Exercise instructions:
Would you reproduce all of the entries exactly?

**** Provided data ****

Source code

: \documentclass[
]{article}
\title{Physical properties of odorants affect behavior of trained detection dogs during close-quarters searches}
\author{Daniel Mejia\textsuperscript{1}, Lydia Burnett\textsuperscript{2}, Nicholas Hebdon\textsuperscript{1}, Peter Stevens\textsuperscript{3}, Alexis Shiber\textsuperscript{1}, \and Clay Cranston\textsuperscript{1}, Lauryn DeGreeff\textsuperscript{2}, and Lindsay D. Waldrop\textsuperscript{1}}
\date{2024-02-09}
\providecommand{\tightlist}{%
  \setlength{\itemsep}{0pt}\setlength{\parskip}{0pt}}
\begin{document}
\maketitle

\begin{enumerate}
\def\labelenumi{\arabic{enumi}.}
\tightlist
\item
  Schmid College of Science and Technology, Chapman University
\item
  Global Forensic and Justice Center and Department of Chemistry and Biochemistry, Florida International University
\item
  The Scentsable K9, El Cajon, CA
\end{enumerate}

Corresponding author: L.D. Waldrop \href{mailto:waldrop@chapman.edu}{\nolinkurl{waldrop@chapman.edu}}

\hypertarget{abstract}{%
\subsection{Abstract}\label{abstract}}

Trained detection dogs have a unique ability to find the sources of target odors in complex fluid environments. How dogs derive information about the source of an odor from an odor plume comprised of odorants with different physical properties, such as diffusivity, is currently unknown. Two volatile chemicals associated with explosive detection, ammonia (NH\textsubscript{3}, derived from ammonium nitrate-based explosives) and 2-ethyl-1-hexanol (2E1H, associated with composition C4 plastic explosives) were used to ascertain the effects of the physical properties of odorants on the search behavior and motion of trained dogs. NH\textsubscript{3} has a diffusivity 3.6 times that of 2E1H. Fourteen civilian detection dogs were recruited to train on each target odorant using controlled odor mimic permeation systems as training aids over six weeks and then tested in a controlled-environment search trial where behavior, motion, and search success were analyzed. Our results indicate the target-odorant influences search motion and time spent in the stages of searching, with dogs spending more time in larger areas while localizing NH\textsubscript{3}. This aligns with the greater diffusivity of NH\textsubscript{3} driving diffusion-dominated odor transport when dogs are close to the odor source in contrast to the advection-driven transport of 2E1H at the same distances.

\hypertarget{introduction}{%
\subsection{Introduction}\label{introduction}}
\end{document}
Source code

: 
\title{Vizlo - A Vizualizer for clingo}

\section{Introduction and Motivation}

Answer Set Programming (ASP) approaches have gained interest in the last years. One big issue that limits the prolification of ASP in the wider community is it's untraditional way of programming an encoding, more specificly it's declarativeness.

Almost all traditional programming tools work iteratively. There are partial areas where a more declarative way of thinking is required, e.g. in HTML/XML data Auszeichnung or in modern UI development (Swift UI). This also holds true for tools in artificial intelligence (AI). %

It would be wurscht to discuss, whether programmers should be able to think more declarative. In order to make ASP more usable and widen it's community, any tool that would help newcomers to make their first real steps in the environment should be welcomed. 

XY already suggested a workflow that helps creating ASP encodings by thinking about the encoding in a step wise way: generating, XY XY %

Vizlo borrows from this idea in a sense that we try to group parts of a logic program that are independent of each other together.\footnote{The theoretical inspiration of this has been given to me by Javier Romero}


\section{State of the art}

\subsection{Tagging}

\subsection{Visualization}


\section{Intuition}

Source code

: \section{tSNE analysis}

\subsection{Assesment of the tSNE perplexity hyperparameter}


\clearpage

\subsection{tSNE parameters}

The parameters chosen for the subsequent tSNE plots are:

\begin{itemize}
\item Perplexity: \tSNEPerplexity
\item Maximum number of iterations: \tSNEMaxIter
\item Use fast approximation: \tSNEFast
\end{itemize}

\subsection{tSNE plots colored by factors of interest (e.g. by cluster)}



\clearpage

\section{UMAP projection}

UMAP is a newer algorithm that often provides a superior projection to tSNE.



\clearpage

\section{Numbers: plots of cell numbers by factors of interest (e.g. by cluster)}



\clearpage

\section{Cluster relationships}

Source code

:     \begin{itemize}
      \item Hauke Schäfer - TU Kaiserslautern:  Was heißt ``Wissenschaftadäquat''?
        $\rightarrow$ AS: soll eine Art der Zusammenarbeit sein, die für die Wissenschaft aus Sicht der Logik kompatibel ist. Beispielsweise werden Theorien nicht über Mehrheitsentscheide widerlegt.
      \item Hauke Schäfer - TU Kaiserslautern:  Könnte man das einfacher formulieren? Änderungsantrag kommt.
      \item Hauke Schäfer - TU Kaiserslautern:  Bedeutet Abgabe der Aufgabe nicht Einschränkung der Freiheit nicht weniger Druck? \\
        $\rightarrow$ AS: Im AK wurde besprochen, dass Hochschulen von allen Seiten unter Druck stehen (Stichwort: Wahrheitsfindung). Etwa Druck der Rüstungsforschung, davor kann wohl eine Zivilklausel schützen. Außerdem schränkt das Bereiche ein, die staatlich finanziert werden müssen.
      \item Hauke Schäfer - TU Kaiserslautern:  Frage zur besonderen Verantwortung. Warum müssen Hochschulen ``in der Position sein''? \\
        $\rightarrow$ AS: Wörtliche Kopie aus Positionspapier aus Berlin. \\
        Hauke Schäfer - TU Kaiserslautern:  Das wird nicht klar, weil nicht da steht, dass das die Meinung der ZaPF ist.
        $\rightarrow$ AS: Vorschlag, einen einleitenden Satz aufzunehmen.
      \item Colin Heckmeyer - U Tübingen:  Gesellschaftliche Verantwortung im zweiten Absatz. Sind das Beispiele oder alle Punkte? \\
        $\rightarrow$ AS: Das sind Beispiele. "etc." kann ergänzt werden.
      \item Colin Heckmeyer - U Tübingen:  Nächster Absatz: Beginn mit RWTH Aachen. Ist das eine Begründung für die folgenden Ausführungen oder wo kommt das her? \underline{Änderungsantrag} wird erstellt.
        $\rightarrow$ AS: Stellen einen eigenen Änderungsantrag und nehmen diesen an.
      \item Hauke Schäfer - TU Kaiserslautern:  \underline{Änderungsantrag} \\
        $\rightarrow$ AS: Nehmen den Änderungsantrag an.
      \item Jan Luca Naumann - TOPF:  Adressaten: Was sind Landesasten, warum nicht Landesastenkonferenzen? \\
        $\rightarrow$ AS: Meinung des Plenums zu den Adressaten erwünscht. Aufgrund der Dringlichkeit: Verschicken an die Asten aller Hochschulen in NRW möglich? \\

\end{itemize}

****

Expected answer:
Source code

: \documentclass[
]{article}
\title{Physical properties of odorants affect behavior of trained detection dogs during close-quarters searches}
\author{Daniel Mejia\textsuperscript{1}, Lydia Burnett\textsuperscript{2}, Nicholas Hebdon\textsuperscript{1}, Peter Stevens\textsuperscript{3}, Alexis Shiber\textsuperscript{1}, \and Clay Cranston\textsuperscript{1}, Lauryn DeGreeff\textsuperscript{2}, and Lindsay D. Waldrop\textsuperscript{1}}
\date{2024-02-09}
\providecommand{\tightlist}{%
  \setlength{\itemsep}{0pt}\setlength{\parskip}{0pt}}
\begin{document}
\maketitle

\begin{enumerate}
\def\labelenumi{\arabic{enumi}.}
\tightlist
\item
  Schmid College of Science and Technology, Chapman University
\item
  Global Forensic and Justice Center and Department of Chemistry and Biochemistry, Florida International University
\item
  The Scentsable K9, El Cajon, CA
\end{enumerate}

Corresponding author: L.D. Waldrop \href{mailto:waldrop@chapman.edu}{\nolinkurl{waldrop@chapman.edu}}

\hypertarget{abstract}{%
\subsection{Abstract}\label{abstract}}

Trained detection dogs have a unique ability to find the sources of target odors in complex fluid environments. How dogs derive information about the source of an odor from an odor plume comprised of odorants with different physical properties, such as diffusivity, is currently unknown. Two volatile chemicals associated with explosive detection, ammonia (NH\textsubscript{3}, derived from ammonium nitrate-based explosives) and 2-ethyl-1-hexanol (2E1H, associated with composition C4 plastic explosives) were used to ascertain the effects of the physical properties of odorants on the search behavior and motion of trained dogs. NH\textsubscript{3} has a diffusivity 3.6 times that of 2E1H. Fourteen civilian detection dogs were recruited to train on each target odorant using controlled odor mimic permeation systems as training aids over six weeks and then tested in a controlled-environment search trial where behavior, motion, and search success were analyzed. Our results indicate the target-odorant influences search motion and time spent in the stages of searching, with dogs spending more time in larger areas while localizing NH\textsubscript{3}. This aligns with the greater diffusivity of NH\textsubscript{3} driving diffusion-dominated odor transport when dogs are close to the odor source in contrast to the advection-driven transport of 2E1H at the same distances.

\hypertarget{introduction}{%
\subsection{Introduction}\label{introduction}}
\end{document}
Source code

: 
\title{Vizlo - A Vizualizer for clingo}

\section{Introduction and Motivation}

Answer Set Programming (ASP) approaches have gained interest in the last years. One big issue that limits the prolification of ASP in the wider community is it's untraditional way of programming an encoding, more specificly it's declarativeness.

Almost all traditional programming tools work iteratively. There are partial areas where a more declarative way of thinking is required, e.g. in HTML/XML data Auszeichnung or in modern UI development (Swift UI). This also holds true for tools in artificial intelligence (AI). %

It would be wurscht to discuss, whether programmers should be able to think more declarative. In order to make ASP more usable and widen it's community, any tool that would help newcomers to make their first real steps in the environment should be welcomed. 

XY already suggested a workflow that helps creating ASP encodings by thinking about the encoding in a step wise way: generating, XY XY %

Vizlo borrows from this idea in a sense that we try to group parts of a logic program that are independent of each other together.\footnote{The theoretical inspiration of this has been given to me by Javier Romero}


\section{State of the art}

\subsection{Tagging}

\subsection{Visualization}


\section{Intuition}

Source code

: \section{tSNE analysis}

\subsection{Assesment of the tSNE perplexity hyperparameter}


\clearpage

\subsection{tSNE parameters}

The parameters chosen for the subsequent tSNE plots are:

\begin{itemize}
\item Perplexity: \tSNEPerplexity
\item Maximum number of iterations: \tSNEMaxIter
\item Use fast approximation: \tSNEFast
\end{itemize}

\subsection{tSNE plots colored by factors of interest (e.g. by cluster)}



\clearpage

\section{UMAP projection}

UMAP is a newer algorithm that often provides a superior projection to tSNE.



\clearpage

\section{Numbers: plots of cell numbers by factors of interest (e.g. by cluster)}



\clearpage

\section{Cluster relationships}

Source code

:     \begin{itemize}
      \item Hauke Schäfer - TU Kaiserslautern:  Was heißt ``Wissenschaftadäquat''?
        $\rightarrow$ AS: soll eine Art der Zusammenarbeit sein, die für die Wissenschaft aus Sicht der Logik kompatibel ist. Beispielsweise werden Theorien nicht über Mehrheitsentscheide widerlegt.
      \item Hauke Schäfer - TU Kaiserslautern:  Könnte man das einfacher formulieren? Änderungsantrag kommt.
      \item Hauke Schäfer - TU Kaiserslautern:  Bedeutet Abgabe der Aufgabe nicht Einschränkung der Freiheit nicht weniger Druck? \\
        $\rightarrow$ AS: Im AK wurde besprochen, dass Hochschulen von allen Seiten unter Druck stehen (Stichwort: Wahrheitsfindung). Etwa Druck der Rüstungsforschung, davor kann wohl eine Zivilklausel schützen. Außerdem schränkt das Bereiche ein, die staatlich finanziert werden müssen.
      \item Hauke Schäfer - TU Kaiserslautern:  Frage zur besonderen Verantwortung. Warum müssen Hochschulen ``in der Position sein''? \\
        $\rightarrow$ AS: Wörtliche Kopie aus Positionspapier aus Berlin. \\
        Hauke Schäfer - TU Kaiserslautern:  Das wird nicht klar, weil nicht da steht, dass das die Meinung der ZaPF ist.
        $\rightarrow$ AS: Vorschlag, einen einleitenden Satz aufzunehmen.
      \item Colin Heckmeyer - U Tübingen:  Gesellschaftliche Verantwortung im zweiten Absatz. Sind das Beispiele oder alle Punkte? \\
        $\rightarrow$ AS: Das sind Beispiele. "etc." kann ergänzt werden.
      \item Colin Heckmeyer - U Tübingen:  Nächster Absatz: Beginn mit RWTH Aachen. Ist das eine Begründung für die folgenden Ausführungen oder wo kommt das her? \underline{Änderungsantrag} wird erstellt.
        $\rightarrow$ AS: Stellen einen eigenen Änderungsantrag und nehmen diesen an.
      \item Hauke Schäfer - TU Kaiserslautern:  \underline{Änderungsantrag} \\
        $\rightarrow$ AS: Nehmen den Änderungsantrag an.
      \item Jan Luca Naumann - TOPF:  Adressaten: Was sind Landesasten, warum nicht Landesastenkonferenzen? \\
        $\rightarrow$ AS: Meinung des Plenums zu den Adressaten erwünscht. Aufgrund der Dringlichkeit: Verschicken an die Asten aller Hochschulen in NRW möglich? \\

\end{itemize}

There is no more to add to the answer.